Go through the material and tally the lines containing the string "Jenkinses". Give the total alone.

####

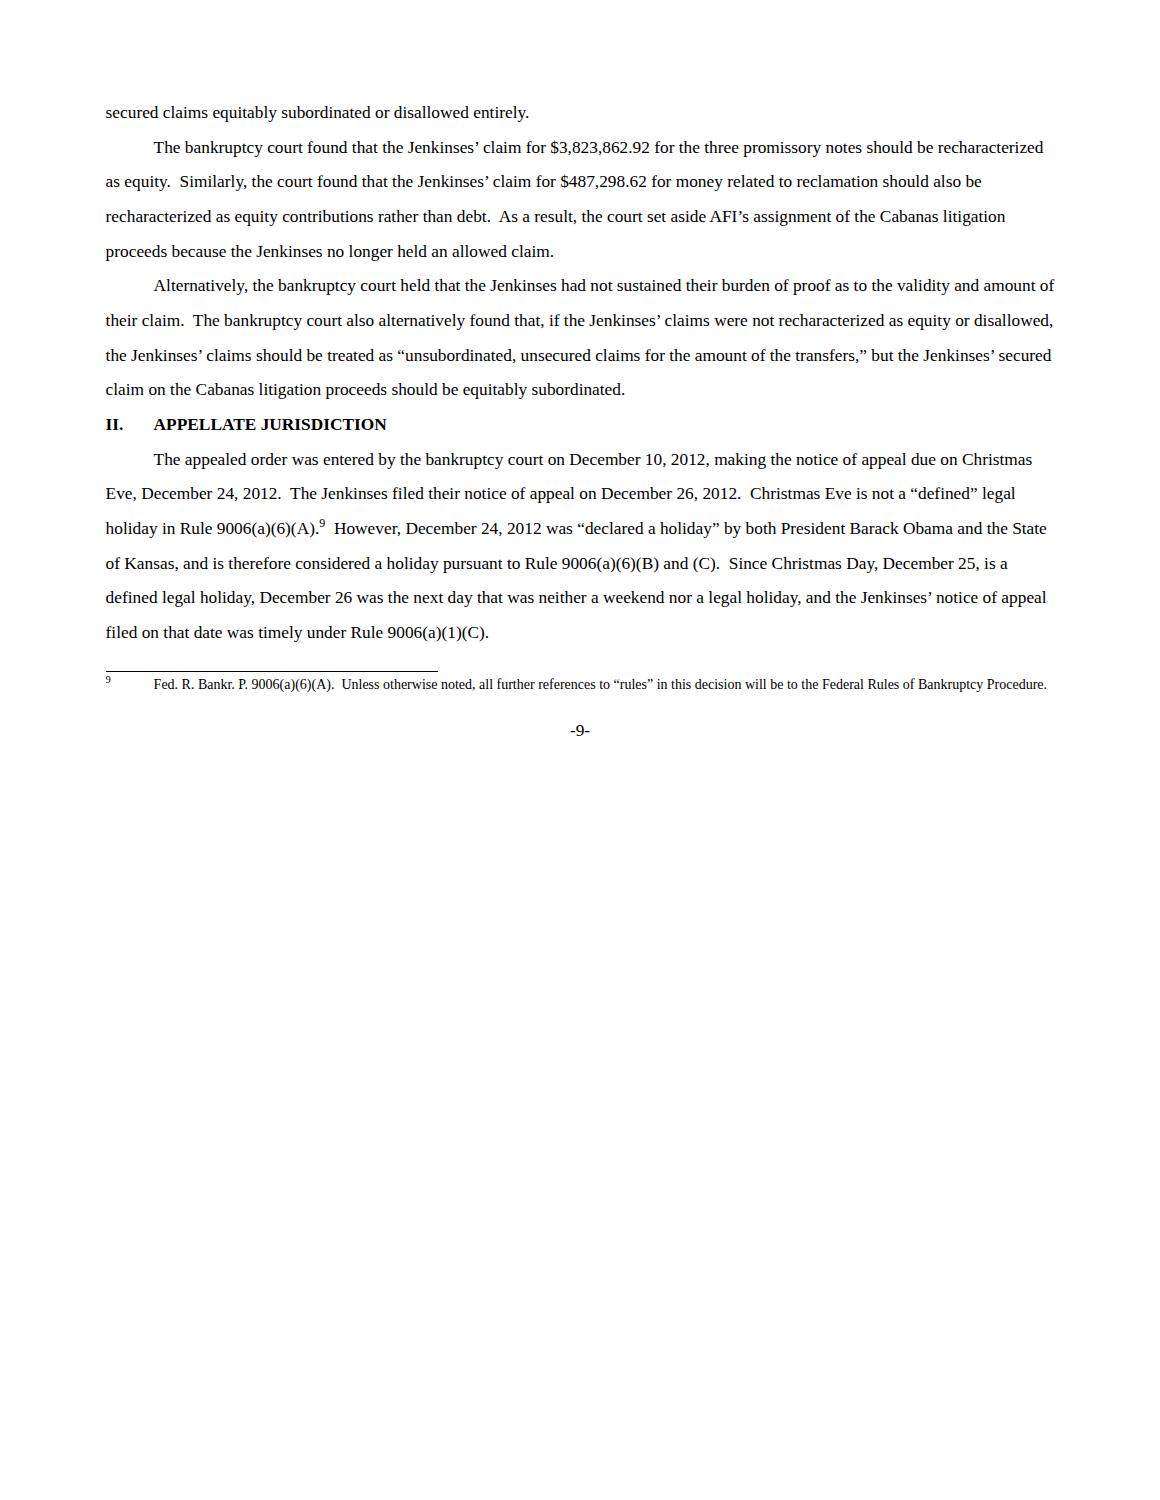secured claims equitably subordinated or disallowed entirely.
The bankruptcy court found that the Jenkinses’ claim for $3,823,862.92 for the three promissory notes should be recharacterized as equity. Similarly, the court found that the Jenkinses’ claim for $487,298.62 for money related to reclamation should also be recharacterized as equity contributions rather than debt. As a result, the court set aside AFI’s assignment of the Cabanas litigation proceeds because the Jenkinses no longer held an allowed claim.
Alternatively, the bankruptcy court held that the Jenkinses had not sustained their burden of proof as to the validity and amount of their claim. The bankruptcy court also alternatively found that, if the Jenkinses’ claims were not recharacterized as equity or disallowed, the Jenkinses’ claims should be treated as “unsubordinated, unsecured claims for the amount of the transfers,” but the Jenkinses’ secured claim on the Cabanas litigation proceeds should be equitably subordinated.
II. APPELLATE JURISDICTION
The appealed order was entered by the bankruptcy court on December 10, 2012, making the notice of appeal due on Christmas Eve, December 24, 2012. The Jenkinses filed their notice of appeal on December 26, 2012. Christmas Eve is not a “defined” legal holiday in Rule 9006(a)(6)(A).9 However, December 24, 2012 was “declared a holiday” by both President Barack Obama and the State of Kansas, and is therefore considered a holiday pursuant to Rule 9006(a)(6)(B) and (C). Since Christmas Day, December 25, is a defined legal holiday, December 26 was the next day that was neither a weekend nor a legal holiday, and the Jenkinses’ notice of appeal filed on that date was timely under Rule 9006(a)(1)(C).
9 Fed. R. Bankr. P. 9006(a)(6)(A). Unless otherwise noted, all further references to “rules” in this decision will be to the Federal Rules of Bankruptcy Procedure.
-9-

####

Result. 3